*What you will do*
Restate word for word the lines that begin the listing and end with the line holding "Ha tetszik - LIKE".

*Available data*
══════
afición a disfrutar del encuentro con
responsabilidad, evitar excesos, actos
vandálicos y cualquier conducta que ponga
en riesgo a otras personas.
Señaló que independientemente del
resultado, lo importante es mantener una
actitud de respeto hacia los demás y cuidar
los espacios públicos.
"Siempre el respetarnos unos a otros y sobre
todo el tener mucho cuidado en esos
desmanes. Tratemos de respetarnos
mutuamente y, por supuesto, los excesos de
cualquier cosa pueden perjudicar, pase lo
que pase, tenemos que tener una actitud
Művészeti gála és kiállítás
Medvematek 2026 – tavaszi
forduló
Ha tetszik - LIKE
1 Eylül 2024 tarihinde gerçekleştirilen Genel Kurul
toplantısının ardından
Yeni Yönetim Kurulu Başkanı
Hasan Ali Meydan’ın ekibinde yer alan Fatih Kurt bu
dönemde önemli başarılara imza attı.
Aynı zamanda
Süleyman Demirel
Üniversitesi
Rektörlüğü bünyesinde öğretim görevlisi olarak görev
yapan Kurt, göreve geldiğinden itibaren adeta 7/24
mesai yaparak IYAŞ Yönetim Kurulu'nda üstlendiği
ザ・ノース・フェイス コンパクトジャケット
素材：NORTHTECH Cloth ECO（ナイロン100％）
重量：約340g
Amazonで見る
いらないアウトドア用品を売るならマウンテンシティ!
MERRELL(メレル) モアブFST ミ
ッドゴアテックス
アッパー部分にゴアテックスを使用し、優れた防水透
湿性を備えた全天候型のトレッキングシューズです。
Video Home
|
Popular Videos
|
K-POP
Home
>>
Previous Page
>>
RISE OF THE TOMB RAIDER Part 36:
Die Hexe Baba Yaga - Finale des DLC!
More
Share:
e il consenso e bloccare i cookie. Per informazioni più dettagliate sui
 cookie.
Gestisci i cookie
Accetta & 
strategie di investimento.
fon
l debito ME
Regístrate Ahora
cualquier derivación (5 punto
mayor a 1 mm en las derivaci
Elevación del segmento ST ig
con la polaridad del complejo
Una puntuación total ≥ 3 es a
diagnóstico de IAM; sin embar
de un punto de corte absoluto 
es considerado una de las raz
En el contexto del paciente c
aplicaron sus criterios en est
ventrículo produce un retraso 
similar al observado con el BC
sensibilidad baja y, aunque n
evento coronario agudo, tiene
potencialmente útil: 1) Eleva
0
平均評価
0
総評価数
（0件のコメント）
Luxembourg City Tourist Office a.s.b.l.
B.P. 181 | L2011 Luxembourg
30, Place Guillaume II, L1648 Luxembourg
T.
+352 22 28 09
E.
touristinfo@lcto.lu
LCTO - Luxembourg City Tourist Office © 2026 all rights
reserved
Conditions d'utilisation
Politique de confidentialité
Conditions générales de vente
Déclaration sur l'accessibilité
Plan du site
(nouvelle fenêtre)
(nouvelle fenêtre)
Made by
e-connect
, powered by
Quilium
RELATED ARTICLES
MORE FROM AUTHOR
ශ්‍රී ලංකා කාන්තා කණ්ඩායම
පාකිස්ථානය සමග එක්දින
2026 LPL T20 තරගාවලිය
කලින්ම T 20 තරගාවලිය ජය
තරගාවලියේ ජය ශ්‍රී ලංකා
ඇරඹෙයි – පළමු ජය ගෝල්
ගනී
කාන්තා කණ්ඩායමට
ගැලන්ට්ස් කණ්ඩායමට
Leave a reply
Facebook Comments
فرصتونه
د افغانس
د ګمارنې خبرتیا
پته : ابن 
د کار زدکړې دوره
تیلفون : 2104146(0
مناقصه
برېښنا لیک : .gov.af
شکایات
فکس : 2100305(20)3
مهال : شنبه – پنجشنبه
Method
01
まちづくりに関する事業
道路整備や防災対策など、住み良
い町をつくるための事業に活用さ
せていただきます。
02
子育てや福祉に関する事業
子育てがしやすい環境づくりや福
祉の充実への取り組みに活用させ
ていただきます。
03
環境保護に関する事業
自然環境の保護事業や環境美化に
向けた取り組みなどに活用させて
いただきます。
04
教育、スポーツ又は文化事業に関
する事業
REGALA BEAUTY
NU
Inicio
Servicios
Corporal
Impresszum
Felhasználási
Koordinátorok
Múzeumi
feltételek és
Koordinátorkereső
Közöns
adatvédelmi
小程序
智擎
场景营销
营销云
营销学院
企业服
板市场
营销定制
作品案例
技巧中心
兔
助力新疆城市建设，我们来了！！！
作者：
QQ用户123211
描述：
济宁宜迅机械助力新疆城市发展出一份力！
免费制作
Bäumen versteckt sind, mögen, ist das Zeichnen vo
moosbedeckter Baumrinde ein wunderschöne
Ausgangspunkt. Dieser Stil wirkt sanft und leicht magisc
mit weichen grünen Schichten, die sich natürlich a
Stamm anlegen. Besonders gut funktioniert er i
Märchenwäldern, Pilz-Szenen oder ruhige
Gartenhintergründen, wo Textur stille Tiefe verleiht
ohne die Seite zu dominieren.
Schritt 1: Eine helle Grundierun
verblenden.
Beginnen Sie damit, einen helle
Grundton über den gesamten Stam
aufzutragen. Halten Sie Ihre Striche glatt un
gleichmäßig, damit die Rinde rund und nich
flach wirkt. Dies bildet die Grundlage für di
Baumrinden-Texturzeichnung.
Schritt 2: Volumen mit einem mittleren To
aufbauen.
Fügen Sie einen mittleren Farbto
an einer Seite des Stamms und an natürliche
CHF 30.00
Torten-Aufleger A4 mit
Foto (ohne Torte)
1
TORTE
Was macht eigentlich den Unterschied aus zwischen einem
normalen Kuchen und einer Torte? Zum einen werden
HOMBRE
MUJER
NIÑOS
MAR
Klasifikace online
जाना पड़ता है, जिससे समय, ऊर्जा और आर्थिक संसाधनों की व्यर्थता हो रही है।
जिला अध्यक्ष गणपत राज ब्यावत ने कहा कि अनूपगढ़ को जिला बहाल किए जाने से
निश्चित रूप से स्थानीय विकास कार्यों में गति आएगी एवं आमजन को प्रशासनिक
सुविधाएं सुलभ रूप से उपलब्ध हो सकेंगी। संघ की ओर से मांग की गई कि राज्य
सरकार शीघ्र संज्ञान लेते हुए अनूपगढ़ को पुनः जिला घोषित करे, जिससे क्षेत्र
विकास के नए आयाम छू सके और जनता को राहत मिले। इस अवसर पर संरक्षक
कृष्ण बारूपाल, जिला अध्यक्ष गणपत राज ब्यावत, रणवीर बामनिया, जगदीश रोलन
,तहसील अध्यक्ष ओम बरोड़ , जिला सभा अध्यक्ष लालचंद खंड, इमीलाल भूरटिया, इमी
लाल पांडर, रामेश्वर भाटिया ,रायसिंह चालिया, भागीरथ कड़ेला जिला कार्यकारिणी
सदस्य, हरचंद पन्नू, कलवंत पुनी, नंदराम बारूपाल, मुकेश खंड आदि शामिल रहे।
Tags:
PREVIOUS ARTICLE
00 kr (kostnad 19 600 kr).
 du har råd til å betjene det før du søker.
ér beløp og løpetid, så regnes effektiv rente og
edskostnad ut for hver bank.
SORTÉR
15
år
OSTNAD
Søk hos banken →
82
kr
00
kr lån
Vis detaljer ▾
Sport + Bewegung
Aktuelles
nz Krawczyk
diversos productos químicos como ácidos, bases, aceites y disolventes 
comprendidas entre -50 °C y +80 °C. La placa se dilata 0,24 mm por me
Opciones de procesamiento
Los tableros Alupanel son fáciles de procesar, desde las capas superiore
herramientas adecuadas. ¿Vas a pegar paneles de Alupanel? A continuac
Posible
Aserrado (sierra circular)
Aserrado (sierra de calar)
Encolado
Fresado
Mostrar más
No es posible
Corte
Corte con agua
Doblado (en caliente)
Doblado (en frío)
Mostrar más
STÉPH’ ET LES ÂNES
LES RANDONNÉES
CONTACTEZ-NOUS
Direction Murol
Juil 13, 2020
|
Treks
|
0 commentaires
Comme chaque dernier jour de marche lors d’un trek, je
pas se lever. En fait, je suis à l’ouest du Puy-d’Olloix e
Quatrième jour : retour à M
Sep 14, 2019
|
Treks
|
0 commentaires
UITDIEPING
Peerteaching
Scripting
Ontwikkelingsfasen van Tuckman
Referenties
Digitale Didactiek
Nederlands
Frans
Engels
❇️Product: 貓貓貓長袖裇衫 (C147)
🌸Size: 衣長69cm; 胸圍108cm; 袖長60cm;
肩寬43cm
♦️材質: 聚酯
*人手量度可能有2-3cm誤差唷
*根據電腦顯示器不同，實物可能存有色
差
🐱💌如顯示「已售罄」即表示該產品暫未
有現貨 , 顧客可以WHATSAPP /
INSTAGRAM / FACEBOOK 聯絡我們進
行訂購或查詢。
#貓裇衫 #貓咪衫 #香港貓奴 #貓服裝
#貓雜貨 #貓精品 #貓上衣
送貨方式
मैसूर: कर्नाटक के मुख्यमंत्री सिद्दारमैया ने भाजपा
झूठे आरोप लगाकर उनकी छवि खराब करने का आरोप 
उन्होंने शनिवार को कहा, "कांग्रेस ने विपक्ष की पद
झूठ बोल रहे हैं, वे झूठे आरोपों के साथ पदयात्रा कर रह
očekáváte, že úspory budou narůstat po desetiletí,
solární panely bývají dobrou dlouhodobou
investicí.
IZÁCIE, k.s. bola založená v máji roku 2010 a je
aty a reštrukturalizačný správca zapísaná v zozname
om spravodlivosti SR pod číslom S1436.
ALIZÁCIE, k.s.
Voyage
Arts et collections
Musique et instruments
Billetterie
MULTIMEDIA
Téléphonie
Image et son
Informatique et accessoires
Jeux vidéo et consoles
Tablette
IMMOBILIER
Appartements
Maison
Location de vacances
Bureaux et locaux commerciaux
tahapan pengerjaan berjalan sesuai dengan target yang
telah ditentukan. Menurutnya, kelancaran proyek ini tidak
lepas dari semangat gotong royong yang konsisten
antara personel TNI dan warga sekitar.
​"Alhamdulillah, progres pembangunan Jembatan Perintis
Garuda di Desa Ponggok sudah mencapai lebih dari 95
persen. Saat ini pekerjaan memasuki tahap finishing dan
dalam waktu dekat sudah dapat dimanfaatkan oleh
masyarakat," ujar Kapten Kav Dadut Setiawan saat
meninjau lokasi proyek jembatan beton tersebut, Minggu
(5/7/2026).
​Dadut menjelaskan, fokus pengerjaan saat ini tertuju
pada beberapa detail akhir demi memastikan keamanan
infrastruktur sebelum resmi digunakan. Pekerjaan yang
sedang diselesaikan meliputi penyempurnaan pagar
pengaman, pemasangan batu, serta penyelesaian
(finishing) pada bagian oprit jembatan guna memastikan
══════
*Response below*
afición a disfrutar del encuentro con
responsabilidad, evitar excesos, actos
vandálicos y cualquier conducta que ponga
en riesgo a otras personas.
Señaló que independientemente del
resultado, lo importante es mantener una
actitud de respeto hacia los demás y cuidar
los espacios públicos.
"Siempre el respetarnos unos a otros y sobre
todo el tener mucho cuidado en esos
desmanes. Tratemos de respetarnos
mutuamente y, por supuesto, los excesos de
cualquier cosa pueden perjudicar, pase lo
que pase, tenemos que tener una actitud
Művészeti gála és kiállítás
Medvematek 2026 – tavaszi
forduló
Ha tetszik - LIKE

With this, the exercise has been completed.